§ **Task directions**: Type the data below again exactly. Omit all pictures.
• • • • •
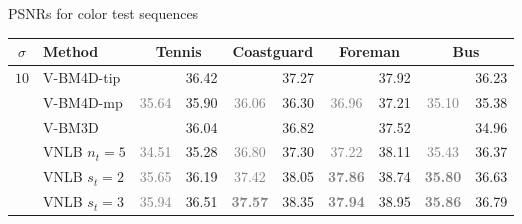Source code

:\documentclass[mathserif, 8pt]{beamer}
\newcommand{\best}[1]{#1}
\newcommand{\bsic}[1]{\textcolor{gray}{#1}}
\newcommand{\Bsic}[1]{\textcolor{gray}{\textbf{#1}}}
\begin{document}
\begin{frame}{PSNRs for color test sequences}
	\begin{center}
		{\small
		\renewcommand{\tabcolsep}{2mm}
		\renewcommand{\arraystretch}{1.0}
		\begin{tabular}{ c | l |c c | c c | c c | c c}
			\hline
			\rule{0pt}{6pt}$\sigma$ & Method             & \multicolumn{2}{c}{Tennis}  & \multicolumn{2}{c}{Coastguard}&\multicolumn{2}{c}{Foreman}& \multicolumn{2}{c}{Bus}    \\\hline
			\multirow{5}{*}{$10$} & V-BM4D-tip           & \bsic{     } & \best{36.42} & \bsic{     } & \best{37.27} & \bsic{     } &       37.92  & \bsic{     } &       36.23  \\
			                      & V-BM4D-mp            & \bsic{35.64} &       35.90  & \bsic{36.06} &       36.30  & \bsic{36.96} &       37.21  & \bsic{35.10} &       35.38  \\
			                      & V-BM3D               & \bsic{     } &       36.04  & \bsic{     } &       36.82  & \bsic{     } &       37.52  & \bsic{     } &       34.96  \\
			                      & VNLB $n_t = 5$       & \bsic{34.51} &       35.28  & \bsic{36.80} & \best{37.30} & \bsic{37.22} & \best{38.11} & \bsic{35.43} & \best{36.37} \\
			                      & VNLB   $s_t = 2$     & \bsic{35.65} &       36.19  & \bsic{37.42} &       38.05  & \Bsic{37.86} &       38.74  & \Bsic{35.80} &       36.63  \\
			                      & VNLB   $s_t = 3$     & \bsic{35.94} &       36.51  & \Bsic{37.57} &       38.35  & \Bsic{37.94} &       38.95  & \Bsic{35.86} &       36.79  \\

\end{tabular}}
\end{center}
\end{frame}
\end{document}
• • • • •
§ **Task solution**:
Source code

:\documentclass[mathserif, 8pt]{beamer}
\newcommand{\best}[1]{#1}
\newcommand{\bsic}[1]{\textcolor{gray}{#1}}
\newcommand{\Bsic}[1]{\textcolor{gray}{\textbf{#1}}}
\begin{document}
\begin{frame}{PSNRs for color test sequences}
	\begin{center}
		{\small
		\renewcommand{\tabcolsep}{2mm}
		\renewcommand{\arraystretch}{1.0}
		\begin{tabular}{ c | l |c c | c c | c c | c c}
			\hline
			\rule{0pt}{6pt}$\sigma$ & Method             & \multicolumn{2}{c}{Tennis}  & \multicolumn{2}{c}{Coastguard}&\multicolumn{2}{c}{Foreman}& \multicolumn{2}{c}{Bus}    \\\hline
			\multirow{5}{*}{$10$} & V-BM4D-tip           & \bsic{     } & \best{36.42} & \bsic{     } & \best{37.27} & \bsic{     } &       37.92  & \bsic{     } &       36.23  \\
			                      & V-BM4D-mp            & \bsic{35.64} &       35.90  & \bsic{36.06} &       36.30  & \bsic{36.96} &       37.21  & \bsic{35.10} &       35.38  \\
			                      & V-BM3D               & \bsic{     } &       36.04  & \bsic{     } &       36.82  & \bsic{     } &       37.52  & \bsic{     } &       34.96  \\
			                      & VNLB $n_t = 5$       & \bsic{34.51} &       35.28  & \bsic{36.80} & \best{37.30} & \bsic{37.22} & \best{38.11} & \bsic{35.43} & \best{36.37} \\
			                      & VNLB   $s_t = 2$     & \bsic{35.65} &       36.19  & \bsic{37.42} &       38.05  & \Bsic{37.86} &       38.74  & \Bsic{35.80} &       36.63  \\
			                      & VNLB   $s_t = 3$     & \bsic{35.94} &       36.51  & \Bsic{37.57} &       38.35  & \Bsic{37.94} &       38.95  & \Bsic{35.86} &       36.79  \\

\end{tabular}}
\end{center}
\end{frame}
\end{document}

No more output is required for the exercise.